Ağaçlar yandığı zaman benim canım yanıyor. Ağaçlar yanıyor ama sadece ağaçla kalmıyor ki ormandaki canlılar da yok oluyor. Yangın anında hiçbir şey düşünmüyorsun. Bir an önce oraya varmak, bir an önce müdahale etmek istiyorsun. Ben yeşili çok seviyorum. Biz orman içinde çalıştığımız için bir soğuk su, bir kuru ekmek bize yetiyor. Tabi beslenmemize de dikkat etmemiz gerekiyor.
Ormanda yırtıcı hayvanlarla karşılaştığınızda ne yapıyorsunuz?
Ayıyla, kurtla, domuzla çok karşılaştım ben. Ama onlara zarar vermiyorum. Öncellikle hayvanı izlerim. Onun kendiliğinden gitmesini beklerim. Mesela dağ sincaplarını çok seviyorum. Bana gelsin diye fındık falan götürüyorum onlara. Ayrıca avcılık yapanları da kontrol ediyoruz. Yani orman sadece ağaçtan ibaret değil.
Bugüne kadar meslek hayatınızda muhakkak ki bir çok olayla karşılaştınız. Bunların içinden bir tanesini bize anlatabilir misiniz?
Bir gün ihbar geldi. Ekibimle hemen ihbara gittik. Kesilen ağaçları bulduk ama kamyonu bir türlü bulamıyoruz. Kamyonu hep kendi çevremizde arıyoruz tabi. ormana gittim. Dedim ki ben kamyonun lastik izlerine bakayım. Hiç unutmuyorum Koyulhisar’da bütün kamyoncuları tanıyordum da. Bütün kamyonları tek tek gezdim. Hiçbirinde öyle bir lastik yok. Meğer Koyunhisar’a başka bir yerden bir kamyon gelmiş. Benzin istasyonunda yabancı bir kamyon gördüm. Hemen ilk işim lastiğine bakmak oldu. Lastiğin şeklinden anladım onun olduğunu. Ekiple beraber kamyonun peşine düştük, önünü kesmeye çalışıyoruz. Kamyondakiler de manevralarla kaçmaya çalışıyor. Sonra kamyondaki adamlar, kamyonun üzerine çıktı. Bizim üzerimize doğru tomrukları atmaya başladı. Ama pes etmedik. Sonunda kamyonu yakaladık. Yaşadığımız olay Amerikan filmlerindeki kovalamaca sahneleri gibiydi.

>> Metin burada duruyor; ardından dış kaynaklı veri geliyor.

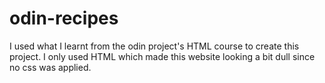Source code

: # odin-recipes

I used what I learnt from the odin project's HTML course to create this project. I only used HTML which made this website looking a bit dull since no css was applied.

Son olarak Orman Haftası’nda ne gibi bir mesaj vermek istersiniz?
Vatandaşlarımız belirlenen yerler dışında ateş yakmasın. Biz vatandaşı uyardığımız zaman bazen farklı tepkiler verebiliyorlar. Ama bilsinler ki biz bu uyarıları orman varlığını koruma adına yapıyoruz.